Metin Bölümü:
--------------------
İkinci Dünya savaşından sonra ki yıllarda folklorumuzu derleme ve yayımlamada Türk aydınlarından öğretmen, yazar Hüseyin Süleyman’ın ayrı bir yeri vardır. Zengin Türk folklorunda en iyi türkülerin Rumeli türküleri olduğunu, manilerimizin başka halk edebiyatlarında örneği nadir görülen değerden oldukları bilinse de bunları toplayıp yazıya aktarmak, türkülerimizi kaydetmek kimsenin aklının köşesinden geçmediği yıllarda, Hüseyin Süleyman bunları bir bir derleyip Arap harfleriyle defterine yazmıştır. Bunun folklora olan tutkusunun yanında, halk yaratıcılığına karşı duyduğu büyük saygıdan ve bunların zaman içerisinde kaybolmasından korktuğu için yaptığı bir gerçektir. Onun, İki Dünya Savaşı arasında derlediği türküler ve özellikle Üsküp türkülerinin gazete ve dergilerimizde ( Birlik, Sesler ) yayınlanması bunları kaybolmaktan kurtarmanın yanında kültür topluluklarında çalışmalar için de önemli bir kaynak olmuştur.

Makedonya’da ki halk türkülerinden bahseden Hüseyin Süleyman, İştip’te söylenen türkülerin ön sırada olduğunu vurgular ve şunları yazar :  Vaktiyle İştip’in “ Kavaklı” mesiresi aşıkların buluşma yuvasıydı. Orada bağrı yanık aşıklar, gönüllerinde müphem bir sevdayı sazının tellerine dökerken hayalinde uçan dilleri tecessüm eder”.

Bir kültürün yaşaması için eğitimin önemi çok büyüktür. Ağırlıklı dini eğitimin verildiği çok sayıda medreselerden bügün eser kalmamıştır. Osmanlı hakimiyetinin son dönemlerinde ise inşa edilen okullar da yok olmuştur. Kosova Vilayeti’nin merkezi olan Üsküp’te İslahane parkında Hafız Mehmet Paşa tarafından inşa edilen Islahhane ve İdadiye okulları yok olmuştur. Sekiz yıllık İdadiye okulu 1898 yılında öğretmen okulu olarak çalışmaya başlamıştır. Osmanlı döneminden sonra da okul olarak hizmet veren bina 1963 depreminde yıkılarak bugün yalınız giriş kapısı ayakta kalmıştır.
--------------------
Derlenen Malzeme:
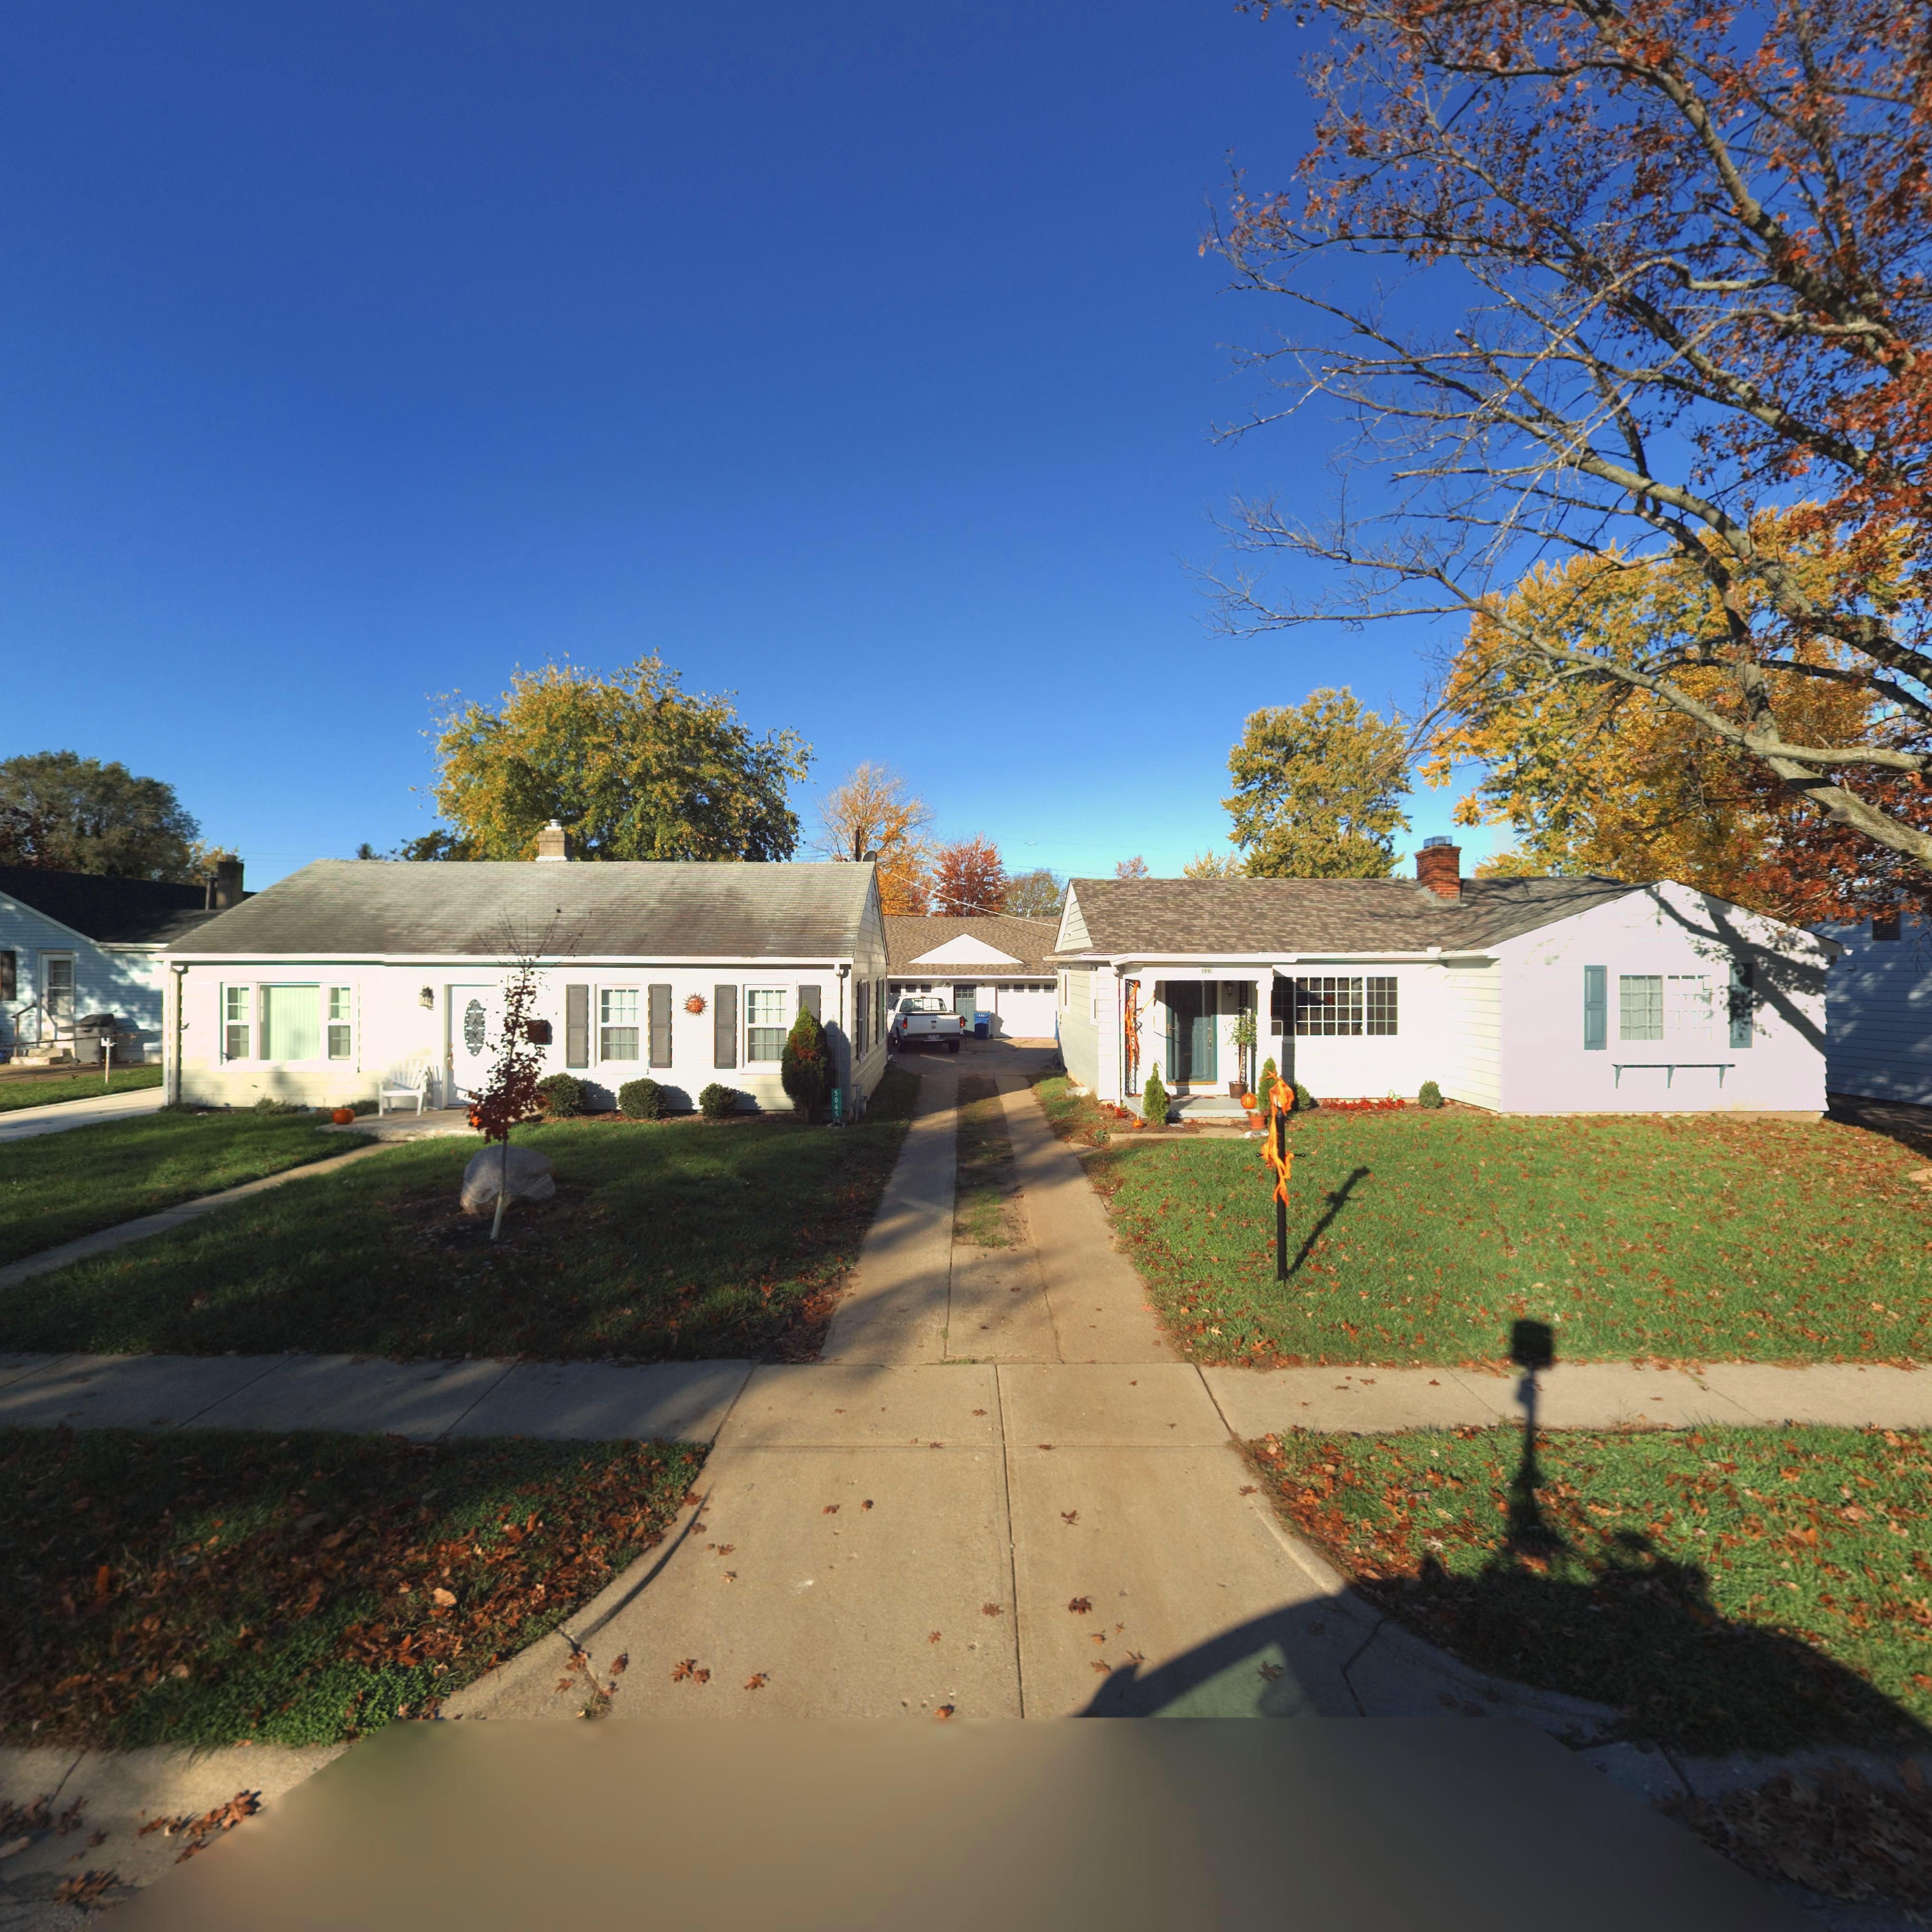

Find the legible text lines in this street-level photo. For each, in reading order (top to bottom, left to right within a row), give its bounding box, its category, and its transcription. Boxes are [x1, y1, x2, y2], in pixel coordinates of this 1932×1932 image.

[1201, 968, 1213, 974] StreetNumber: 50**
[834, 1090, 839, 1117] StreetNumber: 5065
--------------------
Çözülecek Sorular:
A. Hüseyin Süleyman ve Üsküp üzerine olan metne göre şu soruları cevaplayın:
(i) Hüseyin Süleyman derlediği türküleri defterine hangi harflerle yazmıştır?
(ii) Hüseyin Süleyman'a göre Makedonya'daki halk türküleri arasında hangi şehirde söylenenler ön sıradadır?
(iii) Sekiz yıllık İdadiye okulu 1898 yılında ne olarak çalışmaya başlamıştır?
B. Hüseyin Süleyman ve Üsküp üzerine olan metinde "Bir kültürün yaşaması için" sözleriyle başlayan paragrafı, ana bilgilerini koruyarak madde listesine dönüştürün.
Bu malzemenin buradaki işle hiçbir ilgisi yoktur.

Alıştırma Cevapları:
A.
(i) Arap harfleriyle.
(ii) İştip'te.
(iii) Öğretmen okulu olarak.

B.
- Bir kültürün yaşaması için eğitim çok önemlidir.
- Ağırlıklı olarak dini eğitim veren çok sayıdaki medreseden bugün eser kalmamıştır.
- Osmanlı hakimiyetinin son dönemlerinde inşa edilen okullar da yok olmuştur.
- Kosova Vilayeti'nin merkezi Üsküp'te, İslahane parkında Hafız Mehmet Paşa'nın inşa ettirdiği Islahhane ve İdadiye okulları yok olmuştur.
- Sekiz yıllık İdadiye okulu 1898'de öğretmen okulu olarak çalışmaya başlamıştır.
- Osmanlı döneminden sonra da okul olarak kullanılan bina 1963 depreminde yıkılmıştır. Bugün yalnızca giriş kapısı ayaktadır.